Software engineer focused on people, systems, and impact

10 min read

Why Private Artifacts Matter in Real Teams

Private packages are not optional in real production work.
Your design system, shared UI, internal SDKs, build tooling, and security patches all live here.
If private artifacts are slow, flaky, or confusing, the entire team’s velocity drops.

This chapter closes the series by answering one question: where should you host private npm packages?


What a Real Registry Must Do

Beyond “it works,” a registry must deliver:

  • Simple auth (PAT or token in .npmrc)
  • Reliable publishing from CI/CD
  • Clear access control for teams
  • Fast installs (especially under load)
  • Predictable pricing and a usable free tier

The Top 10 Private npm Registry Options (Opinionated Ranking)

1) Azure DevOps Artifacts, Best Overall

If you want the least friction with the most real‑world value, this is the one.
It’s easy to set up, has a strong free tier, and works smoothly with Azure Pipelines.

Why it wins:

  • Clean feeds for teams and orgs
  • Simple PAT-based .npmrc auth
  • Strong permissions model
  • Great for Microsoft and non‑Microsoft stacks alike

2) AWS CodeArtifact

Powerful in AWS, but IAM complexity is real.
Great if you already live inside AWS.


3) Google Artifact Registry (GAR)

Solid security and GCP integration.
Less friendly for smaller teams.


4) GitHub Packages

Convenient for GitHub‑native workflows.
Auth and permission setup can be confusing in bigger orgs.


5) GitLab Package Registry

Strong if your CI/CD already lives in GitLab.
Not ideal if you’re outside the GitLab stack.

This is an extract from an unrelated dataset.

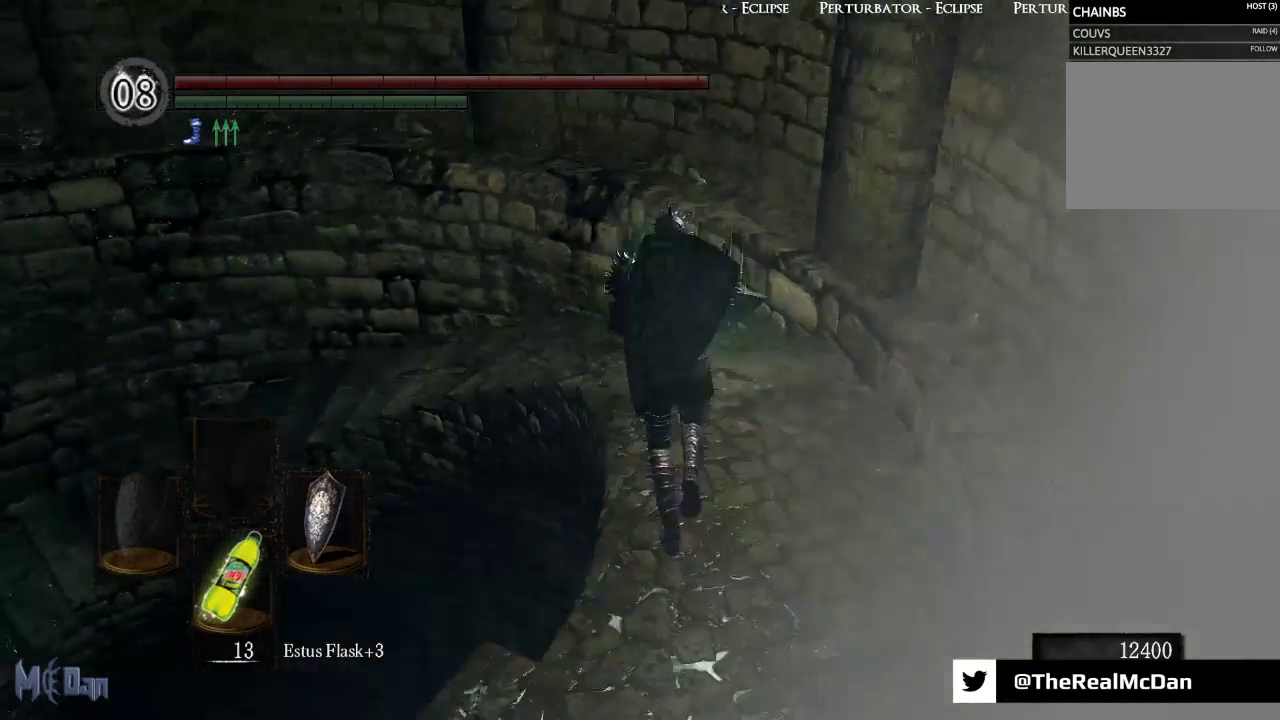
{"buttons": [], "left_stick": "up", "right_stick": "down-left", "events": []}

6) npm Enterprise / npm Pro

First‑party UX, direct from npm.
Pricing can become heavy at scale.


7) JFrog Artifactory

Enterprise‑grade and feature‑rich.
But heavy to operate for smaller teams.


8) Verdaccio (Self‑Hosted)

Lightweight and easy to host.
Great for small teams that need control.


9) Sonatype Nexus

Mature and reliable, but feels old‑school.
More effort than most teams want.


10) Cloudsmith

Nice UX and multi‑format support.
Smaller ecosystem compared to the top picks.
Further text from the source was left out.